University of Pittsburgh School of Medicine, Children's Hospital of Pittsburgh of University of Pittsburgh Medical Center, Division of General Academic Pediatrics, Pittsburgh, Pennsylvania.
Wayne State University, Children's Hospital of Michigan, Detroit.
JAMA Pediatr. 2016 Sep 1;170(9):848-54. doi: 10.1001/jamapediatrics.2016.1181.
Existing data regarding the association between delayed initiation of antimicrobial therapy and the development of renal scarring are inconsistent.
To determine whether delay in the initiation of antimicrobial therapy for febrile urinary tract infections (UTIs) is associated with the occurrence and severity of renal scarring.
DESIGN, SETTING, AND PARTICIPANTS: Retrospective cohort study that combined data from 2 previously conducted longitudinal studies (the Randomized Intervention for Children With Vesicoureteral Reflux trial and the Careful Urinary Tract Infection Evaluation Study).

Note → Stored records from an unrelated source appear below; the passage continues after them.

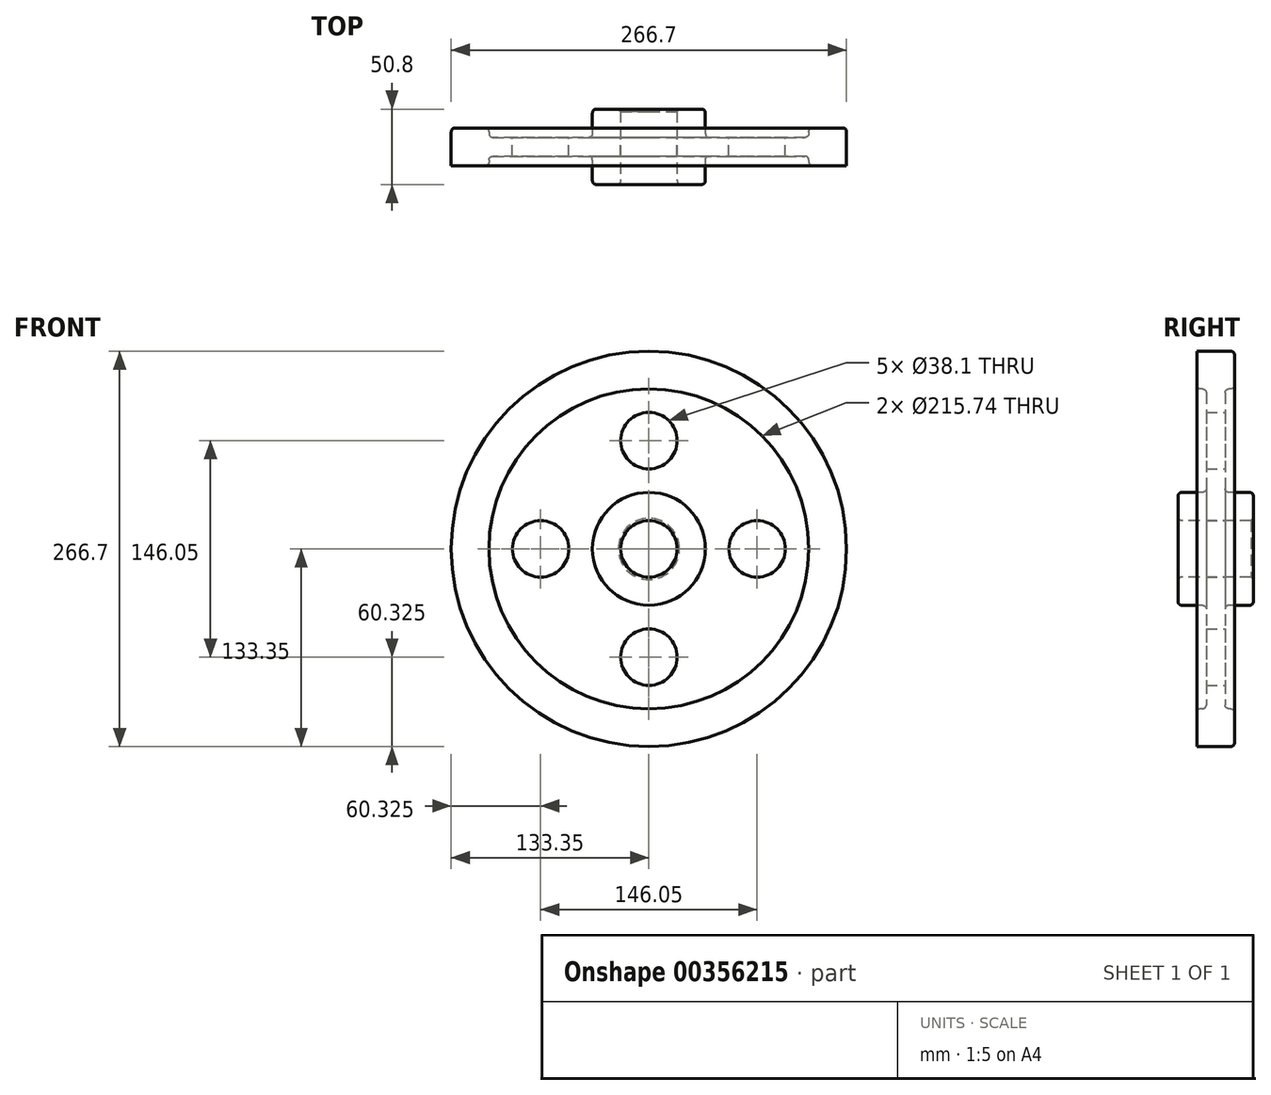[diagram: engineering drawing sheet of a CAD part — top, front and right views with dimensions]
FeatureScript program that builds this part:
annotation { "Feature Type Name" : "Feature", "Feature Type Description" : "" }
export const myFeature = defineFeature(function(context is Context, id is Id, definition is map)
    precondition{}
    {
        {
            var Q0;
            Q0=qCreatedBy(makeId("Right.planeOp"),FACE);
            var sketch = newSketch(context, id + "F0", { "sketchPlane" : qUnion([Q0])});
            skLineSegment(sketch, "E0", {"start": v(0, 0) * mm, "end": v(74.98, 0) * mm, "construction": true});
            skLineSegment(sketch, "E1.0", {"start": v(12.7, 19.05) * mm, "end": v(25.4, 19.05) * mm});
            skLineSegment(sketch, "E2.0", {"start": v(6.35, 38.1) * mm, "end": v(25.4, 38.1) * mm});
            skLineSegment(sketch, "E3.0", {"start": v(0, 133.35) * mm, "end": v(12.7, 133.35) * mm});
            skLineSegment(sketch, "E4", {"start": v(0, 133.35) * mm, "end": v(0, 19.05) * mm});
            skLineSegment(sketch, "E5.0", {"start": v(25.4, 38.1) * mm, "end": v(25.4, 19.05) * mm});
            skLineSegment(sketch, "E6.0", {"start": v(12.7, 133.35) * mm, "end": v(12.7, 107.87) * mm});
            skLineSegment(sketch, "E7", {"start": v(0, 19.05) * mm, "end": v(12.7, 19.05) * mm});
            skLineSegment(sketch, "E8", {"start": v(6.35, 107.87) * mm, "end": v(12.7, 107.87) * mm});
            skLineSegment(sketch, "E9", {"start": v(6.35, 107.87) * mm, "end": v(6.35, 38.1) * mm});
            skPoint(sketch, "E10.0.end.orphan", {"position": v(6.35, 19.05) * mm});
            skLineSegment(sketch, "E11.MirrorCS", {"start": v(-12.7, 133.35) * mm, "end": v(-12.7, 107.87) * mm});
            skLineSegment(sketch, "E12.MirrorCS", {"start": v(-6.35, 107.87) * mm, "end": v(-6.35, 38.1) * mm});
            skLineSegment(sketch, "E13.MirrorCS", {"start": v(-6.35, 38.1) * mm, "end": v(-25.4, 38.1) * mm});
            skLineSegment(sketch, "E14.MirrorCS", {"start": v(-12.7, 19.05) * mm, "end": v(-25.4, 19.05) * mm});
            skLineSegment(sketch, "E15.MirrorCS", {"start": v(-25.4, 38.1) * mm, "end": v(-25.4, 19.05) * mm});
            skLineSegment(sketch, "E16.MirrorCS", {"start": v(0, 133.35) * mm, "end": v(-12.7, 133.35) * mm});
            skLineSegment(sketch, "E17", {"start": v(-12.7, 107.87) * mm, "end": v(12.7, 107.87) * mm});
            skLineSegment(sketch, "E18", {"start": v(-12.7, 19.05) * mm, "end": v(12.7, 19.05) * mm});
            skSolve(sketch);
        }
        {
            var Q0;
            {var subQ1=sQuery(id+"F0.wireOp",EDGE,"E12.MirrorCS");Q0=makeQuery(id+"F0.imprint","IMPRINT",FACE,{"disambiguationData":[TD([[makeQuery(id+"F0.imprint","IMPRINT",EDGE,{"derivedFrom":subQ1}),1.0]])]});}
            var Q1;
            {var subQ6=sQuery(id+"F0.wireOp",EDGE,"E1.0");Q1=makeQuery(id+"F0.imprint","IMPRINT",FACE,{"disambiguationData":[TD([[makeQuery(id+"F0.imprint","IMPRINT",EDGE,{"derivedFrom":subQ6}),1.0]])]});}
            var Q2;
            {var subQ3=sQuery(id+"F0.wireOp",EDGE,"E16.MirrorCS");Q2=makeQuery(id+"F0.imprint","IMPRINT",FACE,{"disambiguationData":[TD([[makeQuery(id+"F0.imprint","IMPRINT",EDGE,{"derivedFrom":subQ3}),1.0]])]});}
            var Q3;
            {var subQ5=sQuery(id+"F0.wireOp",EDGE,"E3.0");Q3=makeQuery(id+"F0.imprint","IMPRINT",FACE,{"disambiguationData":[TD([[makeQuery(id+"F0.imprint","IMPRINT",EDGE,{"derivedFrom":subQ5}),-1.0]])]});}
            var Q4;
            Q4=sQuery(id+"F0.wireOp",EDGE,"E0");
            revolve(context, id + "F1", {"entities" : qUnion([Q0, Q1, Q2, Q3]), "axis" : qUnion([Q4]), "revolveType" : RevolveType.FULL});
        }
        {
            var Q0;
            Q0=makeQuery(id+"F1.opRevolve","SWEPT_FACE",FACE,{"disambiguationData":[OSD([sQuery(id+"F0.wireOp",EDGE,"E9")])]});
            var sketch = newSketch(context, id + "F2", { "sketchPlane" : qUnion([Q0])});
            skLineSegment(sketch, "E19", {"start": v(0, 0) * mm, "end": v(0, 73.03) * mm});
            skCircle(sketch, "E20", {"center": v(0, 73.03) * mm, "radius": 19.05 * mm});
            skCircle(sketch, "E21.1.0", {"center": v(-73.03, 0) * mm, "radius": 19.05 * mm});
            skCircle(sketch, "E21.2.0", {"center": v(0, -73.03) * mm, "radius": 19.05 * mm});
            skCircle(sketch, "E21.3.0", {"center": v(73.03, 0) * mm, "radius": 19.05 * mm});
            skPoint(sketch, "E21.center", {"position": v(0, 0) * mm});
            skSolve(sketch);
        }
        {
            var Q0;
            Q0=makeQuery(id+"F2.imprint","IMPRINT",FACE,{"disambiguationData":[TD([[makeQuery(id+"F2.imprint","IMPRINT",EDGE,{"derivedFrom":sQuery(id+"F2.wireOp",EDGE,"E21.1.0")}),1.0]])]});
            var Q1;
            Q1=makeQuery(id+"F2.imprint","IMPRINT",FACE,{"disambiguationData":[TD([[makeQuery(id+"F2.imprint","IMPRINT",EDGE,{"derivedFrom":sQuery(id+"F2.wireOp",EDGE,"E20")}),1.0]])]});
            var Q2;
            Q2=makeQuery(id+"F2.imprint","IMPRINT",FACE,{"disambiguationData":[TD([[makeQuery(id+"F2.imprint","IMPRINT",EDGE,{"derivedFrom":sQuery(id+"F2.wireOp",EDGE,"E21.3.0")}),1.0]])]});
            var Q3;
            Q3=makeQuery(id+"F2.imprint","IMPRINT",FACE,{"disambiguationData":[TD([[makeQuery(id+"F2.imprint","IMPRINT",EDGE,{"derivedFrom":sQuery(id+"F2.wireOp",EDGE,"E21.2.0")}),1.0]])]});
            extrude(context, id + "F3", {"entities" : qUnion([Q0, Q1, Q2, Q3]), "operationType" : NewBodyOperationType.REMOVE, "oppositeDirection" : true, "depth" : 25.4 * mm});
        }
        {
            var Q0;
            Q0=makeQuery(id+"F1.opRevolve","SWEPT_EDGE",EDGE,{"disambiguationData":[OSD([sQuery(id+"F0.wireOp",EDGE,"E9"),sQuery(id+"F0.wireOp",EDGE,"E17")])]});
            var Q1;
            Q1=makeQuery(id+"F1.opRevolve","SWEPT_EDGE",EDGE,{"disambiguationData":[OSD([sQuery(id+"F0.wireOp",EDGE,"E6.0"),sQuery(id+"F0.wireOp",EDGE,"E17")])]});
            var Q2;
            Q2=makeQuery(id+"F1.opRevolve","SWEPT_EDGE",EDGE,{"disambiguationData":[OSD([sQuery(id+"F0.wireOp",EDGE,"E2.0"),sQuery(id+"F0.wireOp",EDGE,"E5.0")])]});
            var Q3;
            Q3=makeQuery(id+"F1.opRevolve","SWEPT_EDGE",EDGE,{"disambiguationData":[OSD([sQuery(id+"F0.wireOp",EDGE,"E2.0"),sQuery(id+"F0.wireOp",EDGE,"E9")])]});
            var Q4;
            Q4=makeQuery(id+"F1.opRevolve","SWEPT_EDGE",EDGE,{"disambiguationData":[OSD([sQuery(id+"F0.wireOp",EDGE,"E12.MirrorCS"),sQuery(id+"F0.wireOp",EDGE,"E17")])]});
            var Q5;
            Q5=makeQuery(id+"F1.opRevolve","SWEPT_EDGE",EDGE,{"disambiguationData":[OSD([sQuery(id+"F0.wireOp",EDGE,"E11.MirrorCS"),sQuery(id+"F0.wireOp",EDGE,"E17")])]});
            var Q6;
            Q6=makeQuery(id+"F1.opRevolve","SWEPT_FACE",FACE,{"disambiguationData":[OSD([sQuery(id+"F0.wireOp",EDGE,"E15.MirrorCS")])]});
            var Q7;
            Q7=makeQuery(id+"F1.opRevolve","SWEPT_EDGE",EDGE,{"disambiguationData":[OSD([sQuery(id+"F0.wireOp",EDGE,"E12.MirrorCS"),sQuery(id+"F0.wireOp",EDGE,"E13.MirrorCS")])]});
            fillet(context, id + "F4", {"entities" : qUnion([Q0, Q1, Q2, Q3, Q4, Q5, Q6, Q7]), "radius" : 2.54 * mm, "tangentPropagation" : true, "allowEdgeOverflow" : false});
        }
        {
            var Q0;
            Q0=makeQuery(id+"F1.opRevolve","SWEPT_EDGE",EDGE,{"disambiguationData":[OSD([sQuery(id+"F0.wireOp",EDGE,"E1.0"),sQuery(id+"F0.wireOp",EDGE,"E5.0")])]});
            chamfer(context, id + "F5", {"entities" : qUnion([Q0]), "width" : 1.59 * mm, "tangentPropagation" : true});
        }
    });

Children younger than 6 years with a first or second UTI were followed up for 2 years.
Duration of the child's fever prior to initiation of antimicrobial therapy for the index UTI.
New renal scarring defined as the presence of photopenia plus contour change on a late dimercaptosuccinic acid renal scan (obtained at study exit) that was not present on the baseline scan.
Of the 482 children included in the analysis, 434 were female (90%), 375 were white (78%), and 375 had vesicoureteral reflux (78%). The median age was 11 months. A total of 35 children (7.2%) developed new renal scarring. Delay in the initiation of antimicrobial therapy was associated with renal scarring; the median (25th, 75th percentiles) duration of fever prior to initiation of antibiotic therapy in those with and without renal scarring was 72 (30, 120) and 48 (24, 72) hours, respectively (P = .003). Older age (OR, 1.03; 95% CI, 1.01-1.05), Hispanic ethnicity (OR, 5.24; 95% CI, 2.15-12.77), recurrent urinary tract infections (OR, 0.97; 95% CI, 0.27-3.45), and bladder and bowel dysfunction (OR, 6.44; 95% CI, 2.89-14.38) were also associated with new renal scarring. Delay in the initiation of antimicrobial therapy remained significantly associated with renal scarring even after adjusting for these variables.
Delay in treatment of febrile UTIs and permanent renal scarring are associated. In febrile children, clinicians should not delay testing for UTI.
现有数据表明,抗菌治疗开始时间延迟与肾瘢痕形成之间的关系并不一致。
确定发热性尿路感染(UTI)抗菌治疗开始时间的延迟是否与肾瘢痕的发生和严重程度相关。
设计、设置和参与者:回顾性队列研究,结合了两项先前进行的纵向研究(随机干预儿童膀胱输尿管反流试验和谨慎尿路感染评估研究)的数据。6 岁以下的首次或第二次 UTI 患儿接受了 2 年的随访。
患儿发热至开始治疗首次 UTI 的时间。
新出现的肾瘢痕定义为在研究结束时进行的晚 dimercaptosuccinic 酸肾扫描(LS)上出现光密度降低加轮廓改变,而基线扫描上不存在。
在纳入分析的 482 名儿童中,434 名女性(90%),375 名白人(78%),375 名有膀胱输尿管反流(78%)。中位年龄为 11 个月。共有 35 名儿童(7.2%)出现新的肾瘢痕。抗菌治疗开始时间的延迟与肾瘢痕相关;有肾瘢痕和无肾瘢痕的患儿开始抗生素治疗前发热的中位(25 百分位,75 百分位)时间分别为 72(30,120)和 48(24,72)小时(P = .003)。年龄较大(OR,1.03;95%CI,1.01-1.05)、西班牙裔(OR,5.24;95%CI,2.15-12.77)、复发性尿路感染(OR,0.97;95%CI,0.27-3.45)和膀胱肠道功能障碍(OR,6.44;95%CI,2.89-14.38)也与新出现的肾瘢痕相关。即使在调整了这些变量后,抗菌治疗开始时间的延迟与肾瘢痕之间仍存在显著相关性。
发热性 UTI 治疗延迟与永久性肾瘢痕形成相关。在发热患儿中,临床医生不应延迟 UTI 的检测。